On August 16, 2016, ACS Infectious Diseases and Journal of Proteome Research presented The Microbiome in Health and Disease, final installment in the three-part #ACSmicrobiome Webinar Series, which examined what scientists are doing to understand how the microbiome affects human health and disease. The webinar featured Dr. Emily Balskus, Morris Kahn Associate Professor of Chemistry and Chemical Biology at Harvard University, and Dr. Gary Siuzdak, Professor of Chemistry, Molecular and Computational Biology at The Scripps Research Institute and Senior Director of the Scripps Center for Metabolomics.
The Microbiome of the Human Gut
Microbial communities can be found everywhere on Earth, and the human body is no exception, Balskus says. There are microbes living on and inside of us. “If you count up the number of microbial cells associated with a person, you find we are just as much microbial as we are human.”
The colon is home to the most microbes found in the human body, and is one of the densest known microbial habitats on the planet, Balskus says.

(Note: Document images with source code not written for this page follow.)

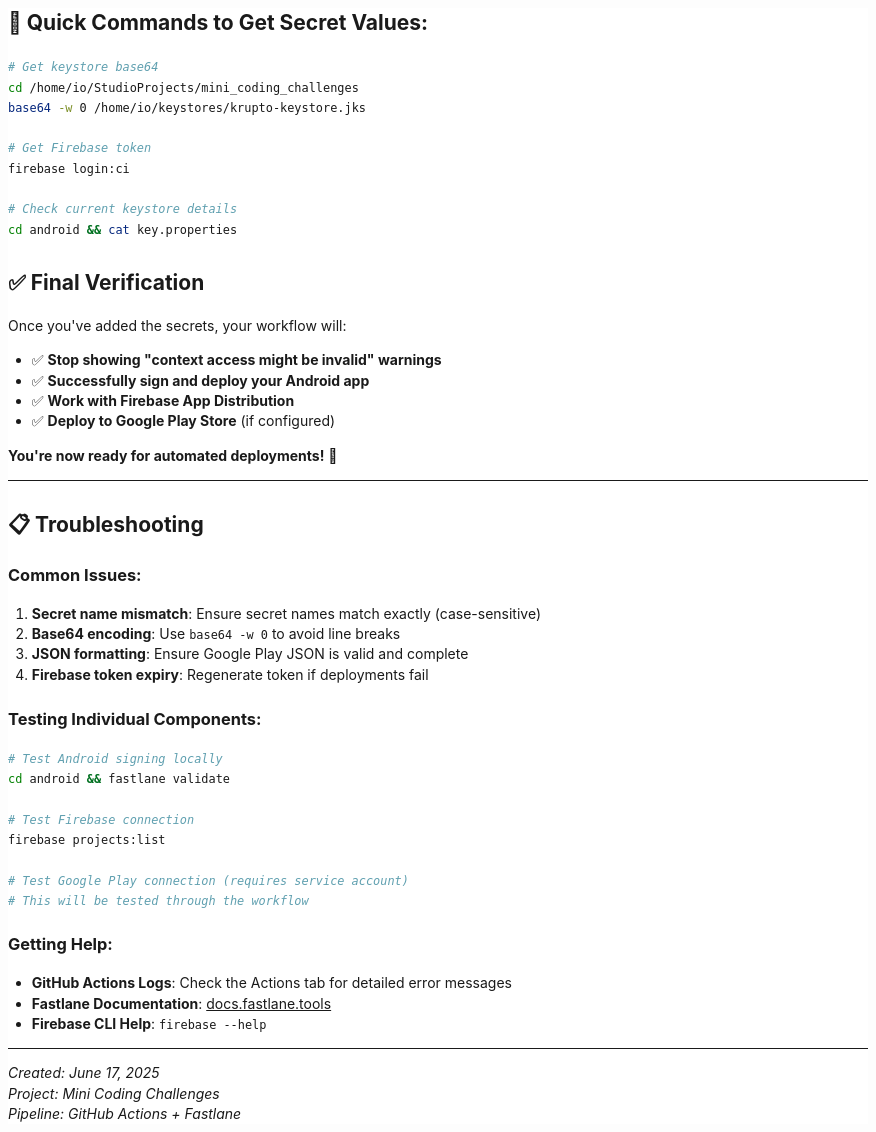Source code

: ## 🔧 **Quick Commands to Get Secret Values:**

```bash
# Get keystore base64
cd /home/io/StudioProjects/mini_coding_challenges
base64 -w 0 /home/io/keystores/krupto-keystore.jks

# Get Firebase token
firebase login:ci

# Check current keystore details
cd android && cat key.properties
```

## ✅ **Final Verification**

Once you've added the secrets, your workflow will:
- ✅ **Stop showing "context access might be invalid" warnings**
- ✅ **Successfully sign and deploy your Android app**
- ✅ **Work with Firebase App Distribution**
- ✅ **Deploy to Google Play Store** (if configured)

**You're now ready for automated deployments!** 🚀

---

## 📋 **Troubleshooting**

### **Common Issues:**

1. **Secret name mismatch**: Ensure secret names match exactly (case-sensitive)
2. **Base64 encoding**: Use `base64 -w 0` to avoid line breaks
3. **JSON formatting**: Ensure Google Play JSON is valid and complete
4. **Firebase token expiry**: Regenerate token if deployments fail

### **Testing Individual Components:**

```bash
# Test Android signing locally
cd android && fastlane validate

# Test Firebase connection
firebase projects:list

# Test Google Play connection (requires service account)
# This will be tested through the workflow
```

### **Getting Help:**

- **GitHub Actions Logs**: Check the Actions tab for detailed error messages
- **Fastlane Documentation**: [docs.fastlane.tools](https://docs.fastlane.tools)
- **Firebase CLI Help**: `firebase --help`

---

*Created: June 17, 2025*  
*Project: Mini Coding Challenges*  
*Pipeline: GitHub Actions + Fastlane*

But while we all have microbiomes in our guts, the types of microbes inside us vary greatly. It is known that these organisms can influence energy balance and nutrition, help train the immune system, and provide protection from pathogens such as the bacteria Clostridium difficile (C. diff.). However, science has yet to determine exactly how they affect our bodies, and only 2% of the plasma metabolites influenced by gut microbes have been identified, Balskus says.

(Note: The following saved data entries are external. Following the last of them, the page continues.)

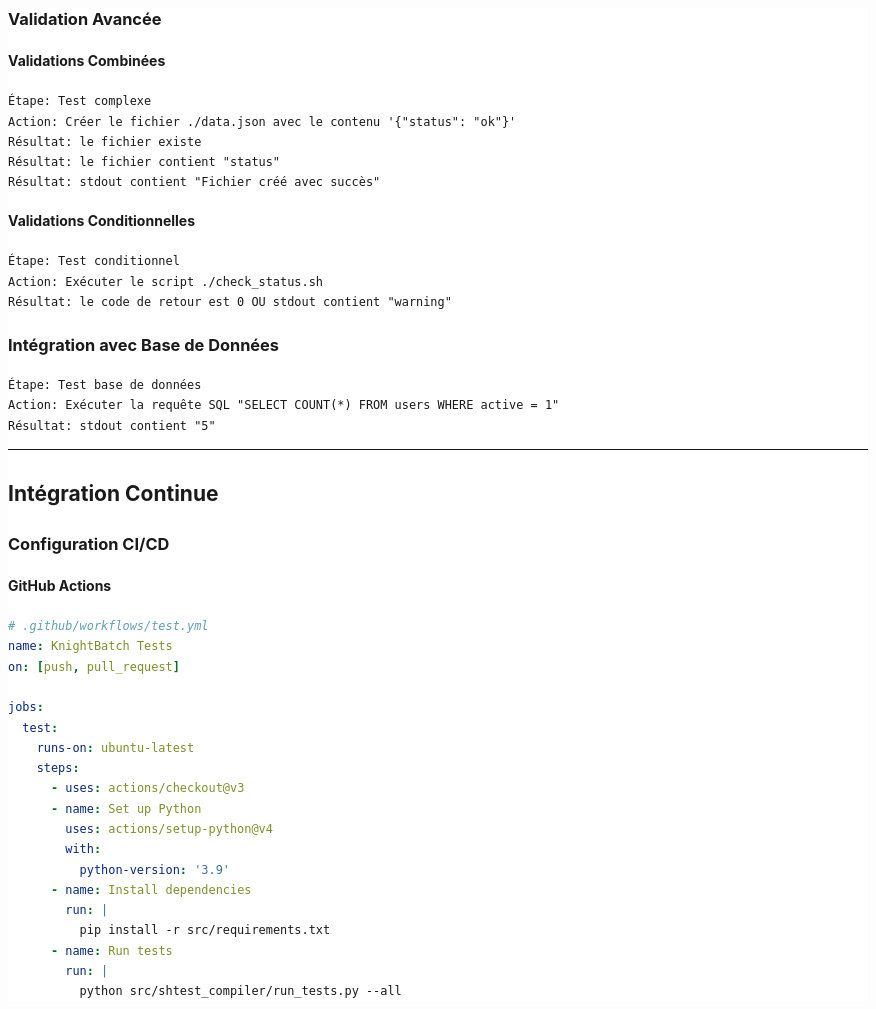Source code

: ### Validation Avancée

#### Validations Combinées

```shtest
Étape: Test complexe
Action: Créer le fichier ./data.json avec le contenu '{"status": "ok"}'
Résultat: le fichier existe
Résultat: le fichier contient "status"
Résultat: stdout contient "Fichier créé avec succès"
```

#### Validations Conditionnelles

```shtest
Étape: Test conditionnel
Action: Exécuter le script ./check_status.sh
Résultat: le code de retour est 0 OU stdout contient "warning"
```

### Intégration avec Base de Données

```shtest
Étape: Test base de données
Action: Exécuter la requête SQL "SELECT COUNT(*) FROM users WHERE active = 1"
Résultat: stdout contient "5"
```

---

## Intégration Continue

### Configuration CI/CD

#### GitHub Actions

```yaml
# .github/workflows/test.yml
name: KnightBatch Tests
on: [push, pull_request]

jobs:
  test:
    runs-on: ubuntu-latest
    steps:
      - uses: actions/checkout@v3
      - name: Set up Python
        uses: actions/setup-python@v4
        with:
          python-version: '3.9'
      - name: Install dependencies
        run: |
          pip install -r src/requirements.txt
      - name: Run tests
        run: |
          python src/shtest_compiler/run_tests.py --all
```
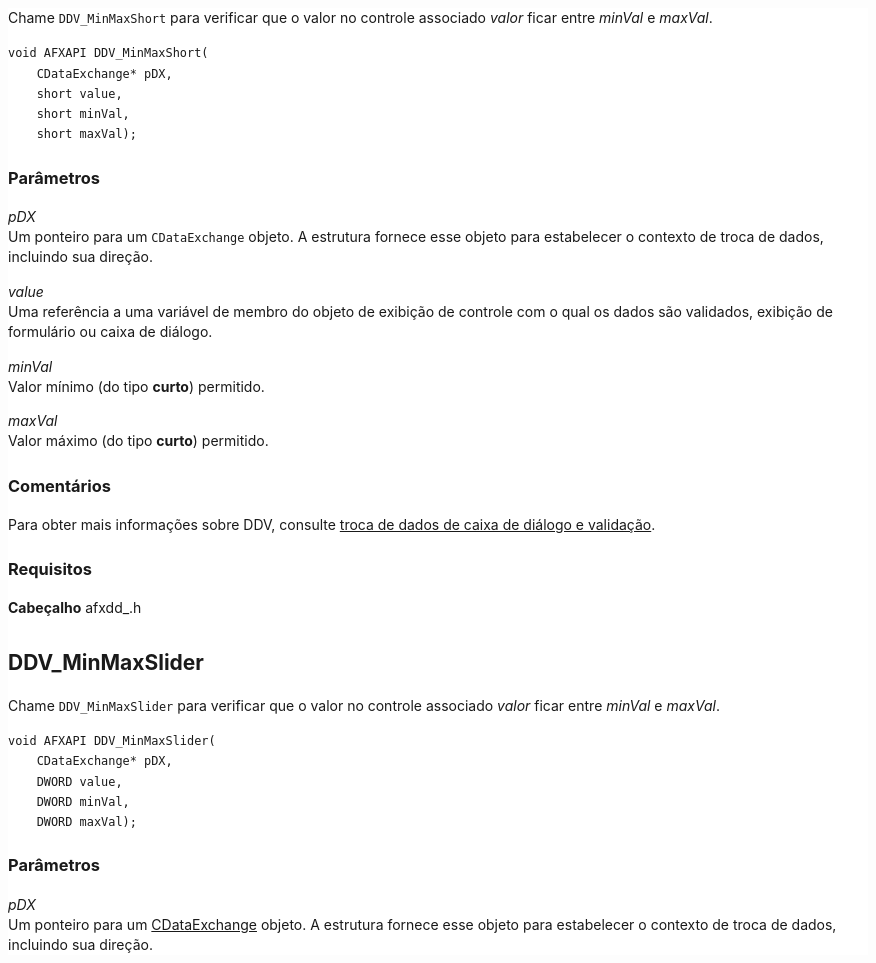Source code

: Chame `DDV_MinMaxShort` para verificar que o valor no controle associado *valor* ficar entre *minVal* e *maxVal*.

```
void AFXAPI DDV_MinMaxShort(
    CDataExchange* pDX,
    short value,
    short minVal,
    short maxVal);
```

### <a name="parameters"></a>Parâmetros

*pDX*<br/>
Um ponteiro para um `CDataExchange` objeto. A estrutura fornece esse objeto para estabelecer o contexto de troca de dados, incluindo sua direção.

*value*<br/>
Uma referência a uma variável de membro do objeto de exibição de controle com o qual os dados são validados, exibição de formulário ou caixa de diálogo.

*minVal*<br/>
Valor mínimo (do tipo **curto**) permitido.

*maxVal*<br/>
Valor máximo (do tipo **curto**) permitido.

### <a name="remarks"></a>Comentários

Para obter mais informações sobre DDV, consulte [troca de dados de caixa de diálogo e validação](../../mfc/dialog-data-exchange-and-validation.md).

### <a name="requirements"></a>Requisitos

  **Cabeçalho** afxdd_.h

##  <a name="ddv_minmaxslider"></a>  DDV_MinMaxSlider

Chame `DDV_MinMaxSlider` para verificar que o valor no controle associado *valor* ficar entre *minVal* e *maxVal*.

```
void AFXAPI DDV_MinMaxSlider(
    CDataExchange* pDX,
    DWORD value,
    DWORD minVal,
    DWORD maxVal);
```

### <a name="parameters"></a>Parâmetros

*pDX*<br/>
Um ponteiro para um [CDataExchange](../../mfc/reference/cdataexchange-class.md) objeto. A estrutura fornece esse objeto para estabelecer o contexto de troca de dados, incluindo sua direção.
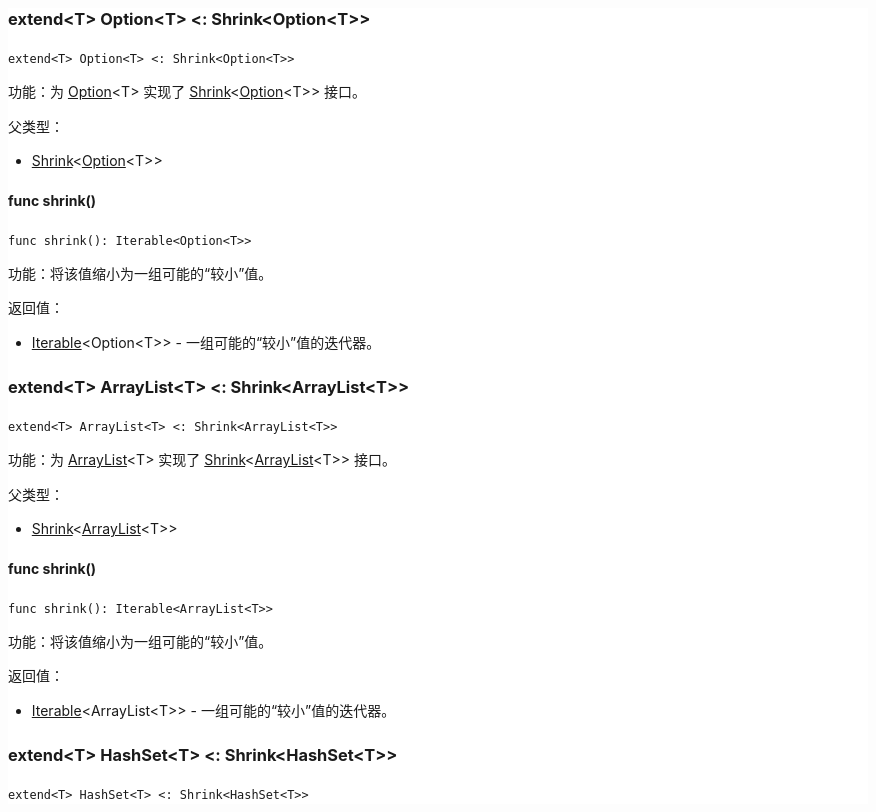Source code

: ### extend\<T> Option\<T> <: Shrink\<Option\<T>>

```cangjie
extend<T> Option<T> <: Shrink<Option<T>>
```

功能：为 [Option](../../core/core_package_api/core_package_enums.md#enum-optiont)\<T> 实现了 [Shrink](#interface-shrinkt)\<[Option](../../core/core_package_api/core_package_enums.md#enum-optiont)\<T>> 接口。

父类型：

- [Shrink](#interface-shrinkt)\<[Option](../../core/core_package_api/core_package_enums.md#enum-optiont)\<T>>

#### func shrink()

```cangjie
func shrink(): Iterable<Option<T>>
```

功能：将该值缩小为一组可能的“较小”值。

返回值：

- [Iterable](../../core/core_package_api/core_package_interfaces.md#interface-iterablee)\<Option\<T>> - 一组可能的“较小”值的迭代器。

### extend\<T> ArrayList\<T> <: Shrink\<ArrayList\<T>>

```cangjie
extend<T> ArrayList<T> <: Shrink<ArrayList<T>>
```

功能：为 [ArrayList](../../collection/collection_package_api/collection_package_class.md#class-arraylistt)\<T> 实现了 [Shrink](#interface-shrinkt)\<[ArrayList](../../collection/collection_package_api/collection_package_class.md#class-arraylistt)\<T>> 接口。

父类型：

- [Shrink](#interface-shrinkt)\<[ArrayList](../../collection/collection_package_api/collection_package_class.md#class-arraylistt)\<T>>

#### func shrink()

```cangjie
func shrink(): Iterable<ArrayList<T>>
```

功能：将该值缩小为一组可能的“较小”值。

返回值：

- [Iterable](../../core/core_package_api/core_package_interfaces.md#interface-iterablee)\<ArrayList\<T>> - 一组可能的“较小”值的迭代器。

### extend\<T> HashSet\<T> <: Shrink\<HashSet\<T>>

```cangjie
extend<T> HashSet<T> <: Shrink<HashSet<T>>
```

A great example of an identified compound and its effect on the body is trimethylamine (TMA), elevated levels of which are associated with trimethylaminuria, an inherited metabolic disorder known commonly as fish malodor syndrome. It is caused by a gene encoding mutation that causes enzymes to be unable to convert all of the TMA that the gut produces, Balskus says. Because there are no targeted treatments for the disease, patients will alter their own microbiomes with antibiotics or changes in their diets.
Balskus says work is being done to develop small molecules that can be manipulated, and targeted small molecule inhibitors could lead to more selective ways to study the microbiome. “We need better tools and approaches that will allow us to study chemistry directly in the microbial communities where it is taking place.”

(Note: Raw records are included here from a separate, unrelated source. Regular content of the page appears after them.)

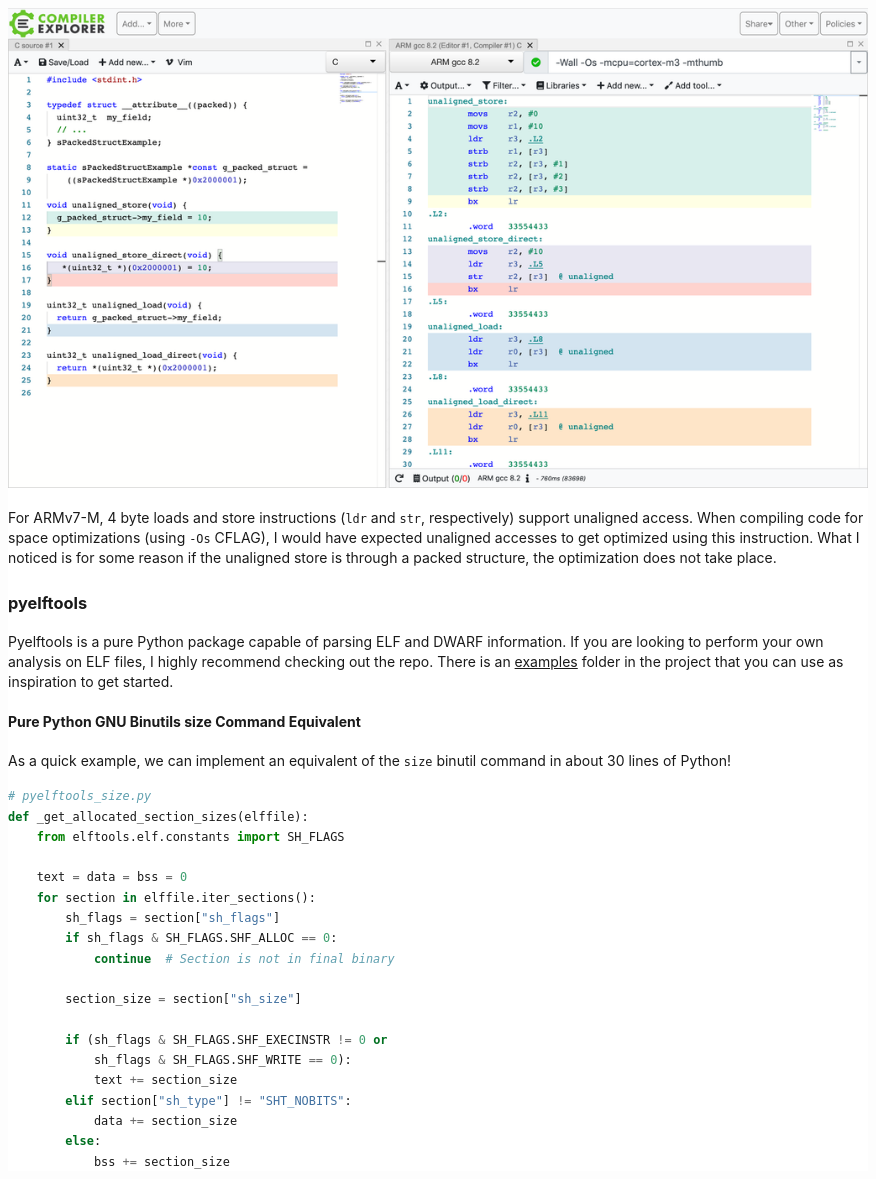 ![](/img/best-of-binutils/compiler-explorer-example.png)

For ARMv7-M, 4 byte loads and store instructions (`ldr` and `str`, respectively) support unaligned
access. When compiling code for space optimizations (using `-Os` CFLAG), I would have expected unaligned
accesses to get optimized using this instruction. What I noticed is for some reason if the
unaligned store is through a packed structure, the optimization does not take place.

### pyelftools

Pyelftools is a pure Python package capable of parsing ELF and DWARF information. If you are
looking to perform your own analysis on ELF files, I highly recommend checking out the
repo. There is an [examples](https://github.com/eliben/pyelftools/tree/master/examples) folder in
the project that you can use as inspiration to get started.

#### Pure Python GNU Binutils size Command Equivalent

As a quick example, we can implement an equivalent of the `size` binutil command in about 30 lines
of Python!

```python
# pyelftools_size.py
def _get_allocated_section_sizes(elffile):
    from elftools.elf.constants import SH_FLAGS

    text = data = bss = 0
    for section in elffile.iter_sections():
        sh_flags = section["sh_flags"]
        if sh_flags & SH_FLAGS.SHF_ALLOC == 0:
            continue  # Section is not in final binary

        section_size = section["sh_size"]

        if (sh_flags & SH_FLAGS.SHF_EXECINSTR != 0 or
            sh_flags & SH_FLAGS.SHF_WRITE == 0):
            text += section_size
        elif section["sh_type"] != "SHT_NOBITS":
            data += section_size
        else:
            bss += section_size

```

[^1]: [First use of ELF](https://en.wikipedia.org/wiki/UNIX_System_V#SVR4) and [TIS ELF Specification](http://refspecs.linuxbase.org/elf/elf.pdf)
[^2]: See ["A brief History of DWARF"](http://www.dwarfstd.org/doc/Debugging%20using%20DWARF-2012.pdf)
[^3]: [DWARF 5](http://www.dwarfstd.org/doc/DWARF5.pdf) is the latest spec but [DWARF 4](http://www.dwarfstd.org/doc/DWARF4.pdf) is still the version most compilers emit.
[^4]: [GNU ARM Toolchain](https://developer.arm.com/tools-and-software/open-source-software/developer-tools/gnu-toolchain/gnu-rm/downloads)
[^5]: [ARM Procedure Call Standard](https://static.docs.arm.com/ihi0042/g/aapcs32.pdf)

Applying Technology to Link the Microbiome to Colon Cancer
One tool researchers are using to learn more about the human microbiome is XCMS, a metabolomic platform that allows for mass spectrometry and analysis. In his presentation, Siuzdak described how his team has used XCMS in examining colon cancer and how the microbiome can affect the disease’s progression.
Patients with tumors found on the cecum side, or right side, of the colon live about half as long as those with tumors on sigmoid side, or left side. Siuzdak and his team used mass spectrometry-based metabolomic analysis to examine tumor samples, working with Dr. David Elder at Karolinska Institutet, Dr. Cynthia Spears at Johns Hopkins University, and Dr. Laura Geotz at University of California, San Diego. Using XCMS, Siuzdak’s team was able to align the different liquid chromatology-mass spectrometry analyses of the metabolites in the different samples into a more coherent map. Being able to visualize and pull out the most interesting data was a huge help in the work, he explained.
They found that the cecum side tumors tend to have biofilm, or microorganisms that attach to each other, on them. Siuzdak said it is possible that the biofilms may be growing by feeding on polyamines, which are typically produced by tumors. The team also found that biofilms are penetrating the cells, which can stimulate cellular proliferation, which Siuzdak says indicates a “symbiotic relationship between the biofilm growth and the tumor growth.” While they still don’t know why the patients with cecum side tumors live for shorter amounts of time, they are a step closer to that discovery, and using XCMS to analyze the metabolomic data helped them get this far.